In the film Broken English, the viewer is introduced to a Croatian family trying to make a new life for themselves in Auckland New Zealand. At the head of the family is the controlling father figure, Ivan.
Although the family has escaped a war torn country, Ivan still has a strong attachment to Croatia. He receives newspapers and videos from relatives back in his home country that he pours over, and the majority of Ivan's associates that we see in the film are also mainly Croatian (there is one part in the film when the actors are sitting around and playing cards that Ivan looks disdainfully at a white kiwi male when he asks what something Ivan said in Croatian means in English - something the majority of those in the scene did not need help translating).
Ivan realizes that his family is better off living in New Zealand than in Croatia (he even pays for his Auntie to move over to be with them) yet at the same time claims indignantly that, “This is not my country!”

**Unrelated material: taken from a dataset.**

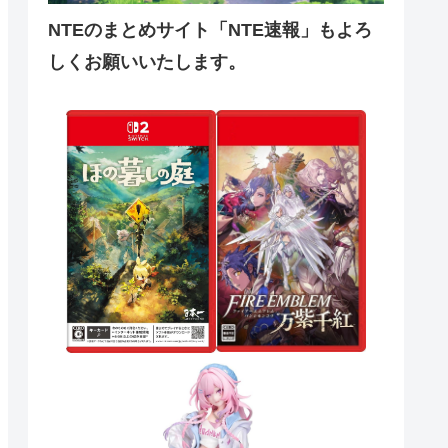
NTEのまとめサイト「NTE速報」もよろ
しくお願いいたします。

Ivan's refusal to assimilate his family fully into the New Zealand way of life is represented in his family's house and grounds. The house is sealed off from the outside world by big fences and gates, yet right next door they have a pacific island community, which Ivan does not mix with (only speaking to them out of necessity when conversation is instigated by the Polynesians) even though they can see their neighbors and hear them through the fence
The grounds are also barren of any plant life. There are no trees taking roots, just as Ivan seems defiant in planting his own roots in his new country. This is contrasted by his wife, who buys various ornaments to help beautify their home - something that Ivan detests, as if they represent the fact that his family is now there to stay and he will never again return to Croatia.